# Work task
Do not include the pictures; repeat the rest of the data exactly.

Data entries
+--

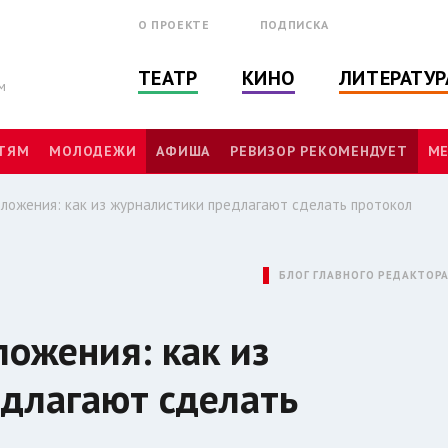
О ПРОЕКТЕ
ПОДПИСКА
ТЕАТР
КИНО
ЛИТЕРАТУР
м
ТЯМ
МОЛОДЕЖИ
АФИША
РЕВИЗОР РЕКОМЕНДУЕТ
МЕ
ложения: как из журналистики предлагают сделать протокол
БЛОГ ГЛАВНОГО РЕДАКТОР
ложения: как из
длагают сделать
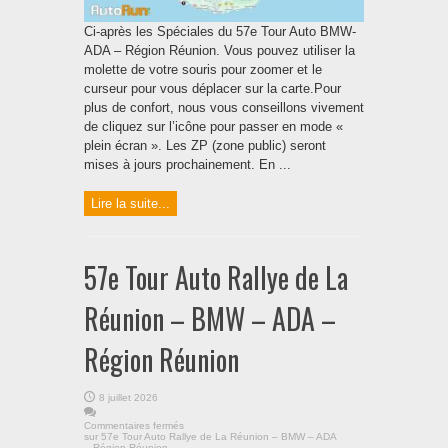
Ci-après les Spéciales du 57e Tour Auto BMW-
ADA – Région Réunion. Vous pouvez utiliser la
molette de votre souris pour zoomer et le
curseur pour vous déplacer sur la carte.Pour
plus de confort, nous vous conseillons vivement
de cliquez sur l’icône pour passer en mode «
plein écran ». Les ZP (zone public) seront
mises à jours prochainement. En ...
Lire la suite...
57e Tour Auto Rallye de La
Réunion – BMW – ADA –
Région Réunion
8 juillet 2026
Commentaires fermés
sur 57e Tour Auto Rallye de La Réunion – BMW – ADA
– Région Réunion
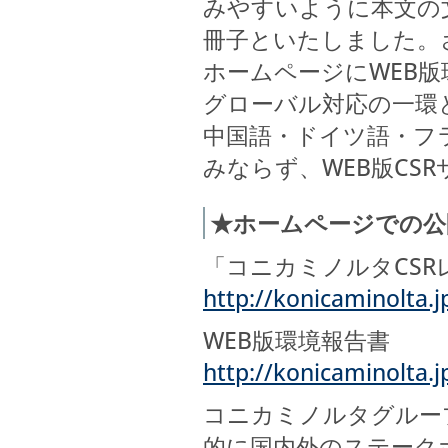
みやすいように本文の
冊子といたしました。
ホームページにWEB版
グローバル対応の一環
中国語・ドイツ語・フラ
みならず、WEB版CS
★ホームページでの公
「コニカミノルタCSRレ
http://konicaminolta.j
WEB版環境報告書
http://konicaminolta.j
コニカミノルタグルー
的に国内外のステーク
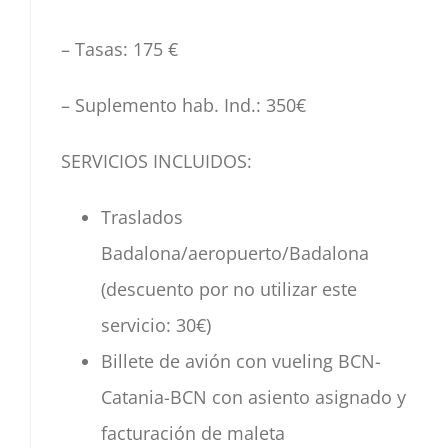
– Tasas:
175
€
– Suplemento hab. Ind.:
350
€
SERVICIOS INCLUIDOS:
Traslados
Badalona/aeropuerto/Badalona
(descuento por no utilizar este
servicio: 30€)
B
illete de avión con vueling BCN-
Catania-BCN con asiento asignado y
facturación de maleta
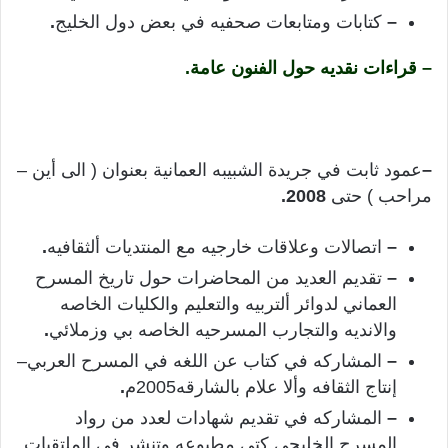
–
كتابات ومتابعات صحفيه في بعض دول الخليج
.
– قراءات نقديه حول الفنون عامة.
–
عمود ثابت في جريدة الشبيبه العمانية بعنوان ( الى أين –
مراحب ) حتى
2008.
–
اتصالات وعلاقات خارجيه مع المنتديات ألثقافيه
.
–
تقديم العديد من المحاضرات حول تاريخ المسرح
العماني لدوائر ألتربيه والتعليم والكليات الخاصه
والانديه والتجارب المسرحيه الخاصه بي وزملائي
.
–
المشاركه في كتاب عن اللغه في المسرح العربي–
إنتاج الثقافه وألا علام بالشارقه2005م
.
–
المشاركه في تقديم شهادات لعدد من رواد
المسرح الخليجي كتي مطبوعه وتنشر في الملتقيات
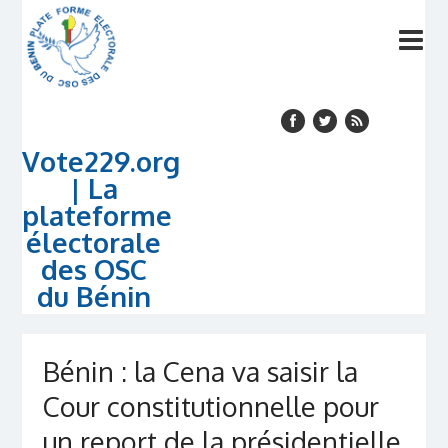
Vote229.org
| La
plateforme
électorale
des OSC
du Bénin
Bénin : la Cena va saisir la
Cour constitutionnelle pour
un report de la présidentielle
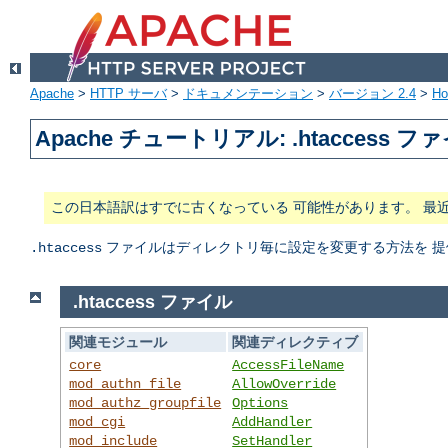
Apache
>
HTTP サーバ
>
ドキュメンテーション
>
バージョン 2.4
>
H
Apache チュートリアル: .htaccess フ
この日本語訳はすでに古くなっている 可能性があります。 最
ファイルはディレクトリ毎に設定を変更する方法を 提
.htaccess
.htaccess ファイル
関連モジュール
関連ディレクティブ
core
AccessFileName
mod_authn_file
AllowOverride
mod_authz_groupfile
Options
mod_cgi
AddHandler
mod_include
SetHandler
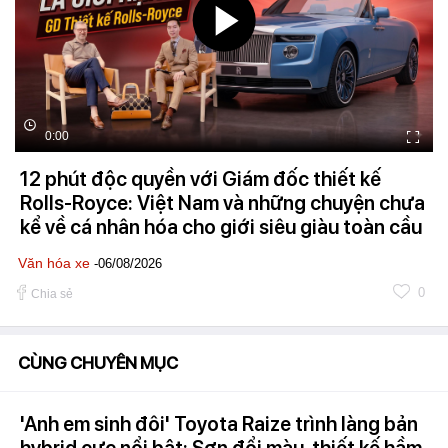
0:00
12 phút độc quyền với Giám đốc thiết kế
Rolls-Royce: Việt Nam và những chuyện chưa
kể về cá nhân hóa cho giới siêu giàu toàn cầu
Văn hóa xe
-06/08/2026
0
Chia sẻ
CÙNG CHUYÊN MỤC
'Anh em sinh đôi' Toyota Raize trình làng bản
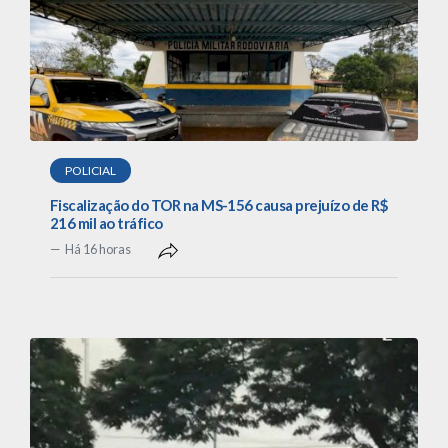
POLICIAL
Fiscalização do TOR na MS-156 causa prejuízo de R$
216 mil ao tráfico
Há 16 horas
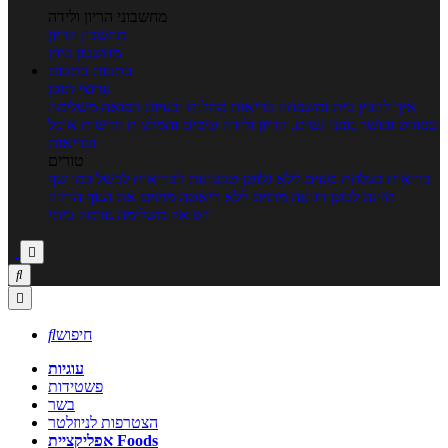
מחשבוני הריון ולידה
מחשבון הריון
מחשבון ביוץ
כתבות
כתבות
ערוצי תוכן
איך להכין
בית ומשפחה
בריאות
מחלות ובעיות
רפואה משלימה
ספורט וכושר גופני
נשים, הריון ולידה
טיפים והמלצות
חדשות אוכל
ובריאות
טורים
בריאות בצלחת
טעים ללא גלוטן
טבעונות לבריאות
לבשל כמו שף
תזונה לבטן רגועה
מרזים ללא דיאטה
מזיזים את הגוף
הרזיה
ורפואה משלימה
גורמה ביתי



חיפוש

עוגיות
פשטידות
בשר
הצטרפות לניוזלטר
אפליקציית Foods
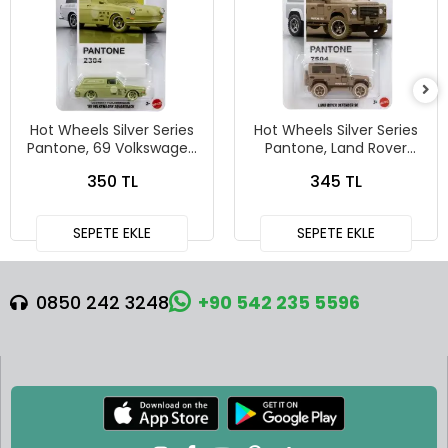
Hot Wheels Silver Series
Hot Wheels Silver Series
Pantone, 69 Volkswagen
Pantone, Land Rover
Squareback
Defender 90
350 TL
345 TL
SEPETE EKLE
SEPETE EKLE
0850 242 3248
+90 542 235 5596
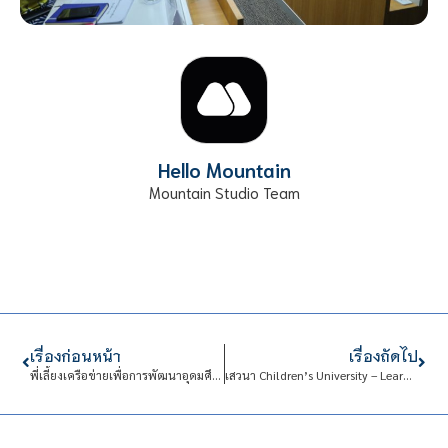
Hello Mountain
Mountain Studio Team
เรื่องก่อนหน้า
เรื่องถัดไป
พี่เลี้ยงเครือข่ายเพื่อการพัฒนาอุดมศึกษา
เสวนา Children’s University – Learning in an Extracurricular Learning Center” The 10th Anniversary Celebration of Thailand Children’s University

+--

# Task response
О ПРОЕКТЕ
ПОДПИСКА
ТЕАТР
КИНО
ЛИТЕРАТУР
м
ТЯМ
МОЛОДЕЖИ
АФИША
РЕВИЗОР РЕКОМЕНДУЕТ
МЕ
ложения: как из журналистики предлагают сделать протокол
БЛОГ ГЛАВНОГО РЕДАКТОР
ложения: как из
длагают сделать
Ci-après les Spéciales du 57e Tour Auto BMW-
ADA – Région Réunion. Vous pouvez utiliser la
molette de votre souris pour zoomer et le
curseur pour vous déplacer sur la carte.Pour
plus de confort, nous vous conseillons vivement
de cliquez sur l’icône pour passer en mode «
plein écran ». Les ZP (zone public) seront
mises à jours prochainement. En ...
Lire la suite...
57e Tour Auto Rallye de La
Réunion – BMW – ADA –
Région Réunion
8 juillet 2026
Commentaires fermés
sur 57e Tour Auto Rallye de La Réunion – BMW – ADA
– Région Réunion
みやすいように本文の
冊子といたしました。
ホームページにWEB版
グローバル対応の一環
中国語・ドイツ語・フラ
みならず、WEB版CS
★ホームページでの公
「コニカミノルタCSRレ
http://konicaminolta.j
WEB版環境報告書
http://konicaminolta.j
コニカミノルタグルー
的に国内外のステーク
– Tasas:
175
€
– Suplemento hab. Ind.:
350
€
SERVICIOS INCLUIDOS:
Traslados
Badalona/aeropuerto/Badalona
(descuento por no utilizar este
servicio: 30€)
B
illete de avión con vueling BCN-
Catania-BCN con asiento asignado y
facturación de maleta
–
كتابات ومتابعات صحفيه في بعض دول الخليج
.
– قراءات نقديه حول الفنون عامة.
–
عمود ثابت في جريدة الشبيبه العمانية بعنوان ( الى أين –
مراحب ) حتى
2008.
–
اتصالات وعلاقات خارجيه مع المنتديات ألثقافيه
.
–
تقديم العديد من المحاضرات حول تاريخ المسرح
العماني لدوائر ألتربيه والتعليم والكليات الخاصه
والانديه والتجارب المسرحيه الخاصه بي وزملائي
.
–
المشاركه في كتاب عن اللغه في المسرح العربي–
إنتاج الثقافه وألا علام بالشارقه2005م
.
–
المشاركه في تقديم شهادات لعدد من رواد
المسرح الخليجي كتي مطبوعه وتنشر في الملتقيات
Vote229.org
| La
plateforme
électorale
des OSC
du Bénin
Bénin : la Cena va saisir la
Cour constitutionnelle pour
un report de la présidentielle
Apache
>
HTTP サーバ
>
ドキュメンテーション
>
バージョン 2.4
>
H
Apache チュートリアル: .htaccess フ
この日本語訳はすでに古くなっている 可能性があります。 最
ファイルはディレクトリ毎に設定を変更する方法を 提
.htaccess
.htaccess ファイル
関連モジュール
関連ディレクティブ
core
AccessFileName
mod_authn_file
AllowOverride
mod_authz_groupfile
Options
mod_cgi
AddHandler
mod_include
SetHandler
0:00
12 phút độc quyền với Giám đốc thiết kế
Rolls-Royce: Việt Nam và những chuyện chưa
kể về cá nhân hóa cho giới siêu giàu toàn cầu
Văn hóa xe
-06/08/2026
0
Chia sẻ
CÙNG CHUYÊN MỤC
'Anh em sinh đôi' Toyota Raize trình làng bản
POLICIAL
Fiscalização do TOR na MS-156 causa prejuízo de R$
216 mil ao tráfico
Há 16 horas
מחשבוני הריון ולידה
מחשבון הריון
מחשבון ביוץ
כתבות
כתבות
ערוצי תוכן
איך להכין
בית ומשפחה
בריאות
מחלות ובעיות
רפואה משלימה
ספורט וכושר גופני
נשים, הריון ולידה
טיפים והמלצות
חדשות אוכל
ובריאות
טורים
בריאות בצלחת
טעים ללא גלוטן
טבעונות לבריאות
לבשל כמו שף
תזונה לבטן רגועה
מרזים ללא דיאטה
מזיזים את הגוף
הרזיה
ורפואה משלימה
גורמה ביתי



חיפוש

עוגיות
פשטידות
בשר
הצטרפות לניוזלטר
אפליקציית Foods
Hot Wheels Silver Series
Hot Wheels Silver Series
Pantone, 69 Volkswagen
Pantone, Land Rover
Squareback
Defender 90
350 TL
345 TL
SEPETE EKLE
SEPETE EKLE
0850 242 3248
+90 542 235 5596
Hello Mountain
Mountain Studio Team
เรื่องก่อนหน้า
เรื่องถัดไป
พี่เลี้ยงเครือข่ายเพื่อการพัฒนาอุดมศึกษา
เสวนา Children’s University – Learning in an Extracurricular Learning Center” The 10th Anniversary Celebration of Thailand Children’s University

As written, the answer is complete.